Center researchers have discovered a link between two well-known cancer proteins that sheds new light on why each contributes to so many types of tumors.
The study, led by postdoctoral fellows Drs. Amir Orian (Oryan) and Markus Welcker, focused on a protein known as Myc, which is essential for cells to grow when present in modest amounts. Scientists have long known that Myc can become a key driver of many types of cancers when cells contain too much of it.
The new study reveals that another protein, Fbw7, controls Myc levels and earmarks Myc for destruction when it is no longer useful. This finding implies that cells lacking Fbw7 will accumulate abnormally high levels of Myc and provides new insight into why Fbw7 is frequently absent or altered in many different types of cancer. In addition, the study helps to explain the significance of a particular Myc defect commonly found in cells of patients with a particular form of lymphoma. In this case, the defective part of Myc causes the protein to evade recognition by Fbw7.
The researchers speculate that the findings could open the door to the development of new cancer therapies that work by restoring Fbw7 function to cells that lack it.
The study also resolves a long-standing puzzle about how cells control Myc levels, said Dr. Bob Eisenman, whose Basic Sciences Division laboratory led the study along with that of Dr. Bruce Clurman of the Clinical and Human Biology Divisions.
"For many years, we've known that the amount of Myc in the cell really matters in terms of whether cancer develops," said Eisenman, who has studied the protein for more than 20 years. "We also have known that Myc levels are tightly controlled because the protein is rapidly turned over — that is, it's degraded soon after it is made. These new findings explain how that turnover is controlled."
Other systems in the cell cause Myc degradation, but only Fbw7 earmarks Myc for destruction in response to environmental cues that tell the cell that growth should cease — which helps explain Fbw7's link to cancer. What's more, Welcker and others have previously shown that Fbw7 controls the destruction of several other proteins that help keep cell division at a healthy pace.

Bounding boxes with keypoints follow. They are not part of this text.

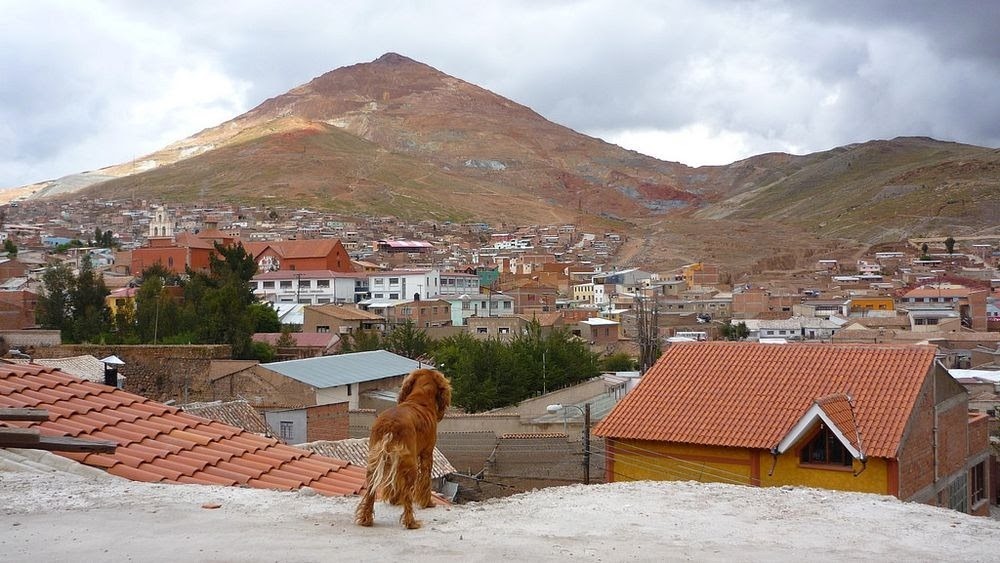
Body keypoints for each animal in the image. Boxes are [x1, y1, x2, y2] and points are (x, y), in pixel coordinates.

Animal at [354, 368, 452, 532]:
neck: (419, 399)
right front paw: (428, 503)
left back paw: (366, 519)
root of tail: (390, 424)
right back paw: (411, 522)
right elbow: (425, 479)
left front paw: (393, 500)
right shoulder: (427, 453)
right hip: (409, 464)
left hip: (375, 461)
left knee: (371, 490)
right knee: (407, 494)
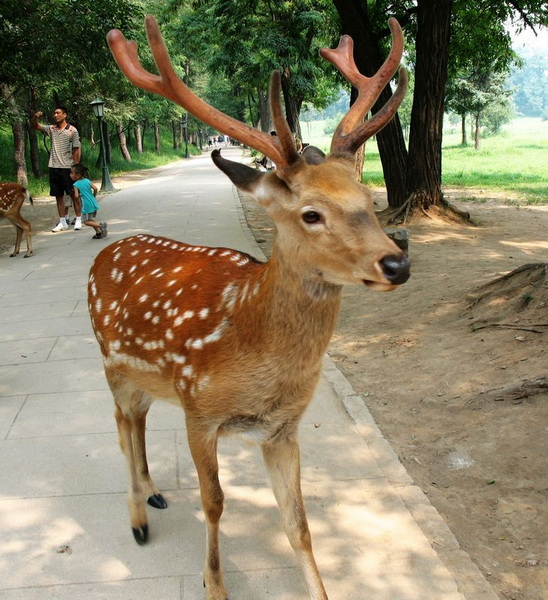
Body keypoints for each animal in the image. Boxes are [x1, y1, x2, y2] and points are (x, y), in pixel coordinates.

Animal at [88, 15, 408, 600]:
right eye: (311, 214)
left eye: (369, 199)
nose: (397, 263)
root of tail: (106, 250)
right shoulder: (198, 409)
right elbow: (215, 504)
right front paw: (213, 584)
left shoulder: (283, 428)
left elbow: (299, 523)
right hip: (110, 362)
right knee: (120, 423)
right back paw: (137, 520)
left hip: (144, 377)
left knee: (138, 419)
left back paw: (154, 493)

"Our new findings tie together the turnover of proteins involved in both cell growth and cell division, " said Welcker, a postdoc in the Clurman lab. "Excess amounts of any of these proteins can lead to cancer."
Before a cell divides, it must grow in size — a process in which Myc plays a key role. Cells also must manufacture a collection of cell-cycle proteins that carry out key steps in the division process. As the cell-cycle proteins accumulate in succession, the cell is pushed through a series of steps that allow a single cell to duplicate its chromosomes, pull them apart and segregate them into two new daughter cells.

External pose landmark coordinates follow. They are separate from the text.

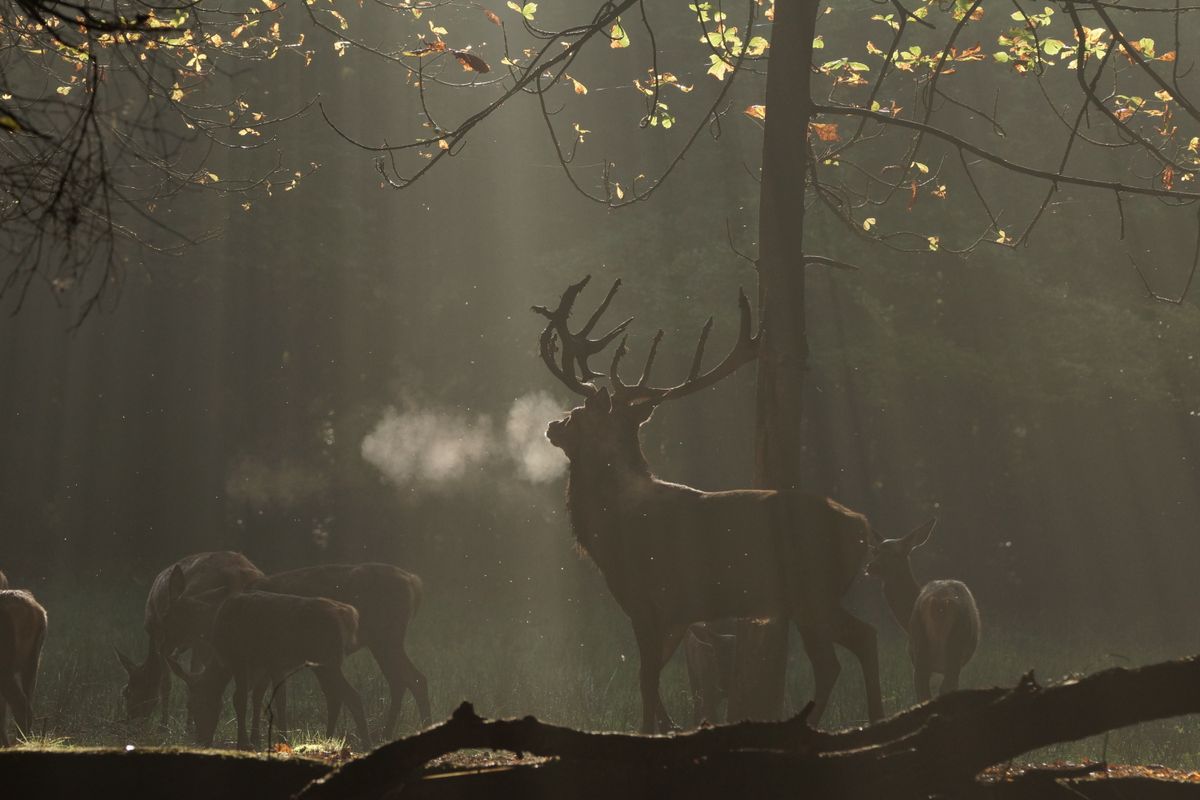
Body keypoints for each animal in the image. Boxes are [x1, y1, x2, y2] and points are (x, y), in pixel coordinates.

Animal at [166, 587, 367, 753]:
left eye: (194, 704)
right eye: (189, 705)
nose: (202, 740)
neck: (222, 656)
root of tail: (350, 616)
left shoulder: (241, 659)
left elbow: (241, 699)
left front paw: (245, 743)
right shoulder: (266, 666)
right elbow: (261, 698)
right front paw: (259, 739)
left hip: (328, 660)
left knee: (352, 696)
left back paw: (365, 742)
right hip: (324, 664)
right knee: (335, 696)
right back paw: (328, 740)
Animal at [540, 275, 888, 734]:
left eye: (578, 414)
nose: (552, 425)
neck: (609, 530)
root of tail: (861, 527)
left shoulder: (645, 600)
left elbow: (646, 682)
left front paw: (648, 730)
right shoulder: (679, 614)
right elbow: (653, 682)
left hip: (812, 591)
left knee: (833, 660)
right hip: (818, 595)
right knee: (865, 638)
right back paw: (875, 717)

"The timing for destruction of all of these proteins is very important," Welcker said. "Timely destruction ensures that the cell cycle only goes in one direction — and that cells don't divide more rapidly than they should. The proteins need an earmark for destruction, which is the role played by Fbw7 and other proteins like it. This earmark itself is very short-lived, so it took decades before this was clearly understood."
The collaborative study between the Clurman and Eisenman labs revealing Fbw7's importance in this process emerged when independent lines of investigation in each lab converged.
Orian's studies of Myc, which he conducts through genetic analysis of the fruit fly Drosophila, had focused on the protein's ability to switch on dozens of genes important for cell growth.
"We have found that Myc binds to about 15 percent of genes presumed to be active in the genome, and there are so many target genes regulated by Myc," he said. "It became obvious that the best way to learn more about it was to understand how Myc itself is regulated, and to identify factors common among many organisms that negatively regulate Myc, such as Fbw7."
At the same time, Welcker had focused on identifying proteins earmarked by Fbw7 for destruction. Last year, he discovered that one of Fbw7's targets was a protein called cyclin E, which controls cell division. He and Orian recognized that cyclin E and Myc both possess a common feature that allows it to be tagged for demolition by Fbw7. The ensuing collaboration revealed that indeed, both Myc and cyclin E are subject to the same destruction pathway.
Clurman said the findings have broad implications for the understanding of how tumors develop.
"The results provide insight into both how loss of Fbw7 affects cancer development and how Myc is regulated in both normal and cancer cells," he said. "In addition, this work helps us to further understand the proteins earmarked by Fbw7, which may reveal therapeutic targets for tumors that have Fbw7 mutations."